§ Task statement
In the material below, find each line with the word "Pokal" and copy it.

§ Data for processing
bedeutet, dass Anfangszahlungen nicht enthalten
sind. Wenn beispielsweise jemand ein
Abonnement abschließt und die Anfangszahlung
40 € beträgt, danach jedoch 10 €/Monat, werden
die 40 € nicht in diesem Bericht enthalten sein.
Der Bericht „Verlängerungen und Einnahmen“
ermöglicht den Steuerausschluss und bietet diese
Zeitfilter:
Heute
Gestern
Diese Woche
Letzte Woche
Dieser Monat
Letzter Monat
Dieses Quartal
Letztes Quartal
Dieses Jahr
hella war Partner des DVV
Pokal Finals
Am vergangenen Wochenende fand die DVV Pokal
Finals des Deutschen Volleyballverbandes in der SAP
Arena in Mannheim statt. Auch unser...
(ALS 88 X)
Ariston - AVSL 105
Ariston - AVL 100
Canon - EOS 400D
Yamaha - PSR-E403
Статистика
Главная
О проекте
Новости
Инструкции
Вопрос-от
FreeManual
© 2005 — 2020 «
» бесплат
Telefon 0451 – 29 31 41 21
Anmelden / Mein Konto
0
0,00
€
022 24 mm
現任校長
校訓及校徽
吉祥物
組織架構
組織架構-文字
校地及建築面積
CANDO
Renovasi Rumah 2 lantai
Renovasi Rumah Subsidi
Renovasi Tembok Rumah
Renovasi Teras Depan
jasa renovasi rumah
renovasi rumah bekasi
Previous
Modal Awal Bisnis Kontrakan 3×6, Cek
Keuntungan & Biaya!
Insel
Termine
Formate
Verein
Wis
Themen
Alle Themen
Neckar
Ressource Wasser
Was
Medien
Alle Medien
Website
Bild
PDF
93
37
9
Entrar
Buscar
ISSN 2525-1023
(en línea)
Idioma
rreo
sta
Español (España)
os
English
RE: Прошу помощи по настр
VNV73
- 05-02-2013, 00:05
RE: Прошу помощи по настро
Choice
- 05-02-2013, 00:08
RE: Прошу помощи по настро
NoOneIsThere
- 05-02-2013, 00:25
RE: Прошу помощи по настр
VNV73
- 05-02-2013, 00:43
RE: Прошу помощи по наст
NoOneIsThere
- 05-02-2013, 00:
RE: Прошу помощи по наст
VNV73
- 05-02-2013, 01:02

§ Written reply
Pokal Finals
Am vergangenen Wochenende fand die DVV Pokal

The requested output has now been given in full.